O passeio dura cerca de 5 horas, do início ao fim do transporte.
Sim, queijos locais e patês acompanham as degustações em uma das vinícolas.
Sim, o traslado de ida e volta em van com ar-condicionado sai do centro de Bordeaux.
Visitamos duas vinícolas: uma Grand Cru Classé e uma Cru Bourgeois.
O grupo é limitado a oito pessoas para uma experiência mais íntima.
Crianças a partir de 12 anos podem participar, mas só maiores de 18 podem provar os vinhos.
Infelizmente, este passeio não é acessível para cadeirantes.
Sim, o ponto de encontro no centro de Bordeaux é fácil de acessar por transporte público.
Sua tarde inclui traslado de ida e volta no centro de Bordeaux em van, entrada em todas as vinícolas, visitas guiadas em uma propriedade Grand Cru Classé em Margaux ou St Julien e em uma vinícola Cru Bourgeois — com seis degustações no total — além de um copo extra acompanhado de queijos e patês locais antes de voltar juntos para a cidade.
Sempre imaginei Bordeaux como um lugar para experts em vinho, mas, na real, nosso tour de vinho à tarde pelo Médoc foi como entrar numa reunião de família de alguém. Nos encontramos em frente ao Escritório de Turismo de Bordeaux — fácil de achar — e nossa guia, Camille, nos recebeu com uma simpatia tão natural que esqueci a ansiedade por não entender muito de vinho. A viagem pela Route des Châteaux foi quase hipnótica: fileiras e mais fileiras de parreiras, a luz do sol entrando pelas janelas, e Camille apontando quais castelos pertenciam a quais famílias. Ela até brincou que até os locais se confundem às vezes — são muitos nomes mesmo.
A primeira parada foi numa vinícola Grand Cru Classé em Margaux. Ainda lembro do ar fresco lá dentro, com cheiro de carvalho e um toque terroso que eu não conseguia identificar. Nosso anfitrião serviu blends de cabernet sauvignon (a palavra-chave aqui é “tour de vinho Médoc”, né?) e explicou os taninos de um jeito que finalmente fez sentido. Tentei girar a taça como todo mundo e quase derramei tudo em mim — Camille me olhou e sorriu. Tem algo reconfortante em não precisar fingir que sabe tudo.

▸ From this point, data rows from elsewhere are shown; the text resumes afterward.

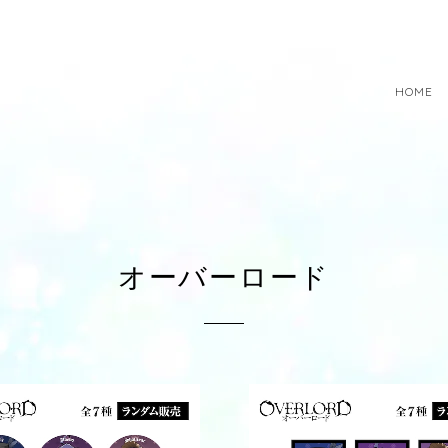
HOME
オーバーロード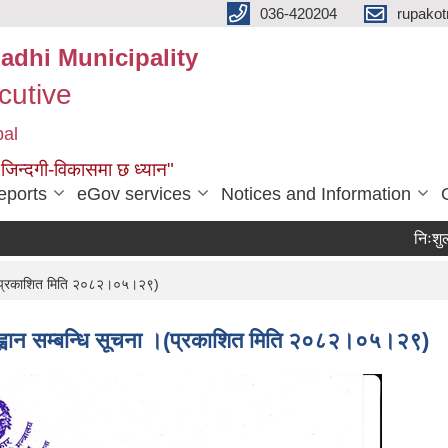
036-420204
rupako
adhi Municipality
cutive
pal
 जिन्दगी-विकासमा छ ध्यान"
eports
eGov services
Notices and Information
निःशुल्क जग्
ा ।(प्रकाशित मिति २०८२।०५।२९)
आह्वान सम्बन्धि सूचना ।(प्रकाशित मिति २०८२।०५।२९)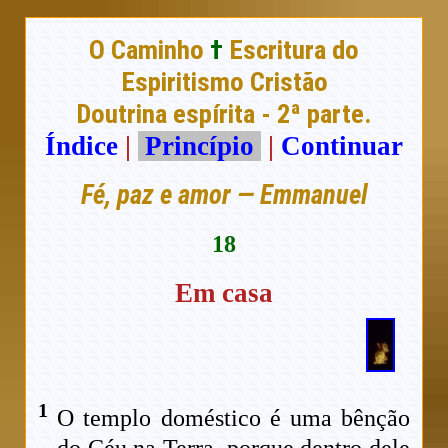
O Caminho
†
Escritura do
Espiritismo Cristão
Doutrina espírita - 2ª parte.
Índice
|
Princípio
|
Continuar
Fé, paz e amor — Emmanuel
18
Em casa
1
O templo doméstico é uma bênção
do Céu na Terra, porque dentro dele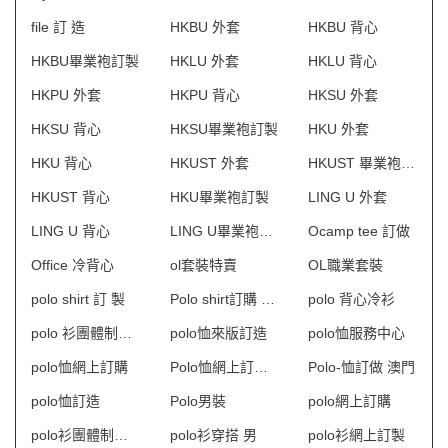
file 訂 造
HKBU 外套
HKBU 背心
HKBU畢業袍訂製
HKLU 外套
HKLU 背心
HKPU 外套
HKPU 背心
HKSU 外套
HKSU 背心
HKSU畢業袍訂製
HKU 外套
HKU 背心
HKUST 外套
HKUST 畢業袍訂製
HKUST 背心
HKU畢業袍訂製
LING U 外套
LING U 背心
LING U畢業袍訂製
Ocamp tee 訂做
Office 冷背心
ol套裝特賣
OL職業套裝
polo shirt 訂 製
Polo shirt訂購 澳門
polo 背心冷衫
polo 衫團體制服訂造
polo恤來版訂造
polo恤服務中心
polo恤網上訂購
Polo恤網上訂購 澳門
Polo-恤訂做 澳門
polo恤訂造
Polo男裝
polo網上訂購
polo衫團體制服訂造
polo衫穿搭 男
polo衫網上訂製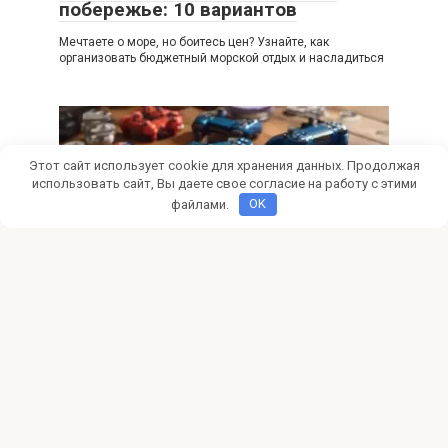
побережье: 10 вариантов
Мечтаете о море, но боитесь цен? Узнайте, как
организовать бюджетный морской отдых и насладиться
Этот сайт использует cookie для хранения данных. Продолжая
использовать сайт, Вы даете свое согласие на работу с этими
файлами.
OK
Новости
0
Как играть в игры на PlayStation
без подписки
Хочешь играть в крутые эксклюзивы PlayStation (PS4,
PS5) как God of War, Spider-Man, Horizon,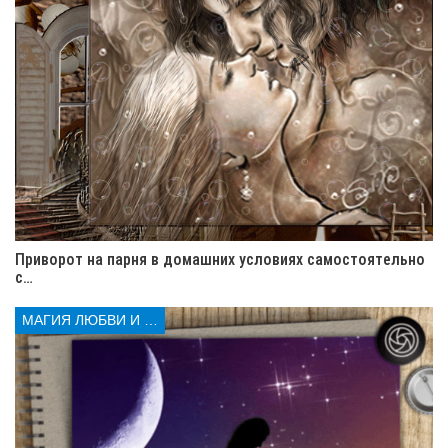
Чары сгорят, любовь супруги (имя) к
супругу (имя) возродят. Все что
наведено, да на порчено, снимаю,
чувства супружеские (имя)
возвращаю. Быть отныне нам
вместе, как жениху и невесте, как
супругам любимым, самою судьбой
друг другу сулимой.
Приворот на парня в домашних условиях самостоятельно
с…
МАГИЯ ЛЮБВИ И КОЛДОВСТВА
Фото спрячьте в конверт и положите в укромное место.
Во время
снятия
обряда
отворота на жену от мужа
,
нужно вспоминать только лучшие моменты вашей
совместной жизни. Занимает обряд около недели.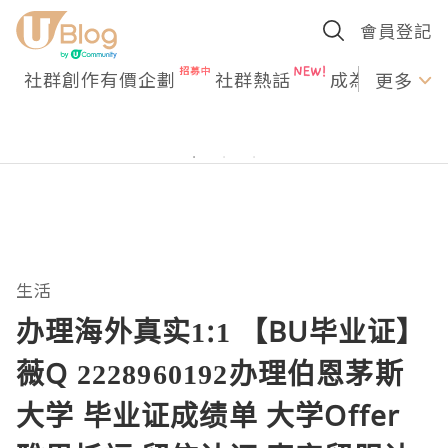
會員登記
社群創作有價企劃
社群熱話
成為U Creato
更多
生活
办理海外真实1:1 【BU毕业证】
薇Q 2228960192办理伯恩茅斯
大学 毕业证成绩单 大学Offer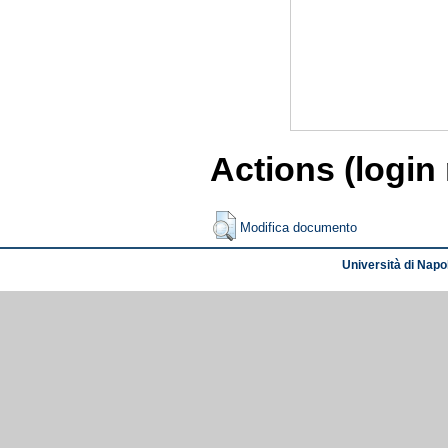
Actions (login
Modifica documento
Università di Napol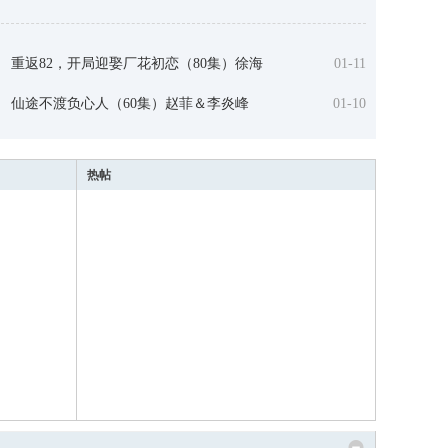
重返82，开局迎娶厂花初恋（80集）徐海
01-11
仙途不渡负心人（60集）赵菲＆李炎峰
01-10
仙途不渡负心人（60集）赵菲＆李炎峰
热帖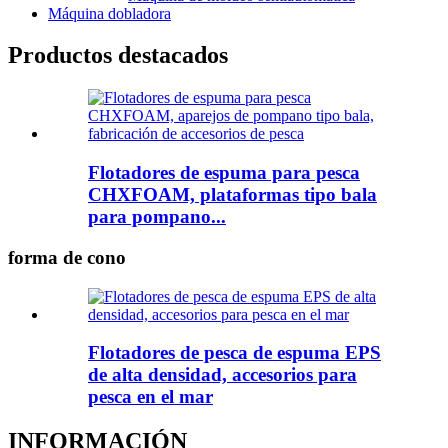
Máquina dobladora
Productos destacados
Flotadores de espuma para pesca
CHXFOAM, plataformas tipo bala
para pompano...
forma de cono
Flotadores de pesca de espuma EPS
de alta densidad, accesorios para
pesca en el mar
INFORMACIÓN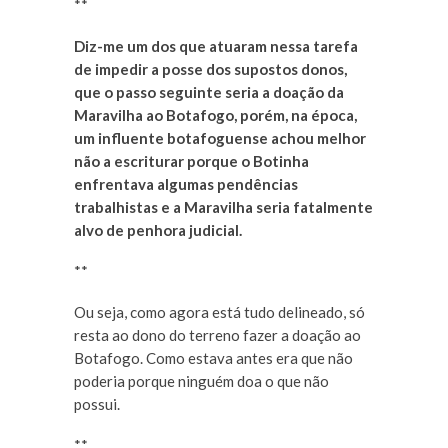
**
Diz-me um dos que atuaram nessa tarefa
de impedir a posse dos supostos donos,
que o passo seguinte seria a doação da
Maravilha ao Botafogo, porém, na época,
um influente botafoguense achou melhor
não a escriturar porque o Botinha
enfrentava algumas pendências
trabalhistas e a Maravilha seria fatalmente
alvo de penhora judicial.
**
Ou seja, como agora está tudo delineado, só
resta ao dono do terreno fazer a doação ao
Botafogo. Como estava antes era que não
poderia porque ninguém doa o que não
possui.
**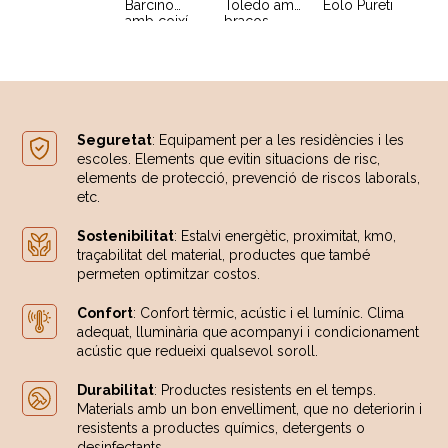
Barcino
Toledo amb
Eolo Pureti
amb coixí
braços
Seguretat
: Equipament per a les residències i les
escoles. Elements que evitin situacions de risc,
elements de protecció, prevenció de riscos laborals,
etc.
Sostenibilitat
: Estalvi energètic, proximitat, km0,
traçabilitat del material, productes que també
permeten optimitzar costos.
Confort
: Confort tèrmic, acústic i el lumínic. Clima
adequat, lluminària que acompanyi i condicionament
acústic que redueixi qualsevol soroll.
Durabilitat
: Productes resistents en el temps.
Materials amb un bon envelliment, que no deteriorin i
resistents a productes químics, detergents o
desinfectants.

Depois, na vinícola Cru Bourgeois, sentamos em volta de uma mesa de madeira com queijos e uns patês que nem sei pronunciar direito (Li riu quando tentei falar em francês — acho que arruinei a palavra). A conversa foi de vinho a histórias da infância no Médoc; pelo visto, a época da colheita por aqui é uma festa. O último gole tinha gosto diferente a cada mordida de queijo — difícil explicar, mas você vai entender se for. No caminho de volta para Bordeaux, o silêncio dominou; acho que cada um estava pensando no gole favorito ou só curtindo o dia que ficou guardado na memória. Até hoje lembro daquela vista sobre os vinhedos quando saímos — nada dramático, só uma paz que fica com você.